WHAT YOU NEED TO DO
Convert every line of text in the items into a Markdown table with the columns "Row" and "Line," numbering the rows and skipping any blank lines. Leave the pictures out of your answer.

[Page images with their extracted text]
>>>>

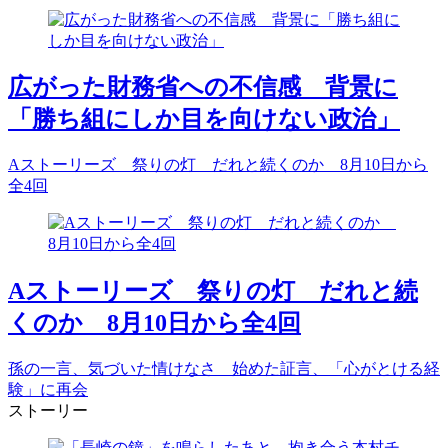
広がった財務省への不信感 背景に
「勝ち組にしか目を向けない政治」
Aストーリーズ 祭りの灯 だれと続くのか 8月10日から
全4回
Aストーリーズ 祭りの灯 だれと続
くのか 8月10日から全4回
孫の一言、気づいた情けなさ 始めた証言、「心がとける経
験」に再会
ストーリー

<<<<

EXERCISE OUTPUT
| Row | Line |
|---|---|
| 1 | 広がった財務省への不信感 背景に |
| 2 | 「勝ち組にしか目を向けない政治」 |
| 3 | Aストーリーズ 祭りの灯 だれと続くのか 8月10日から |
| 4 | 全4回 |
| 5 | Aストーリーズ 祭りの灯 だれと続 |
| 6 | くのか 8月10日から全4回 |
| 7 | 孫の一言、気づいた情けなさ 始めた証言、「心がとける経 |
| 8 | 験」に再会 |
| 9 | ストーリー |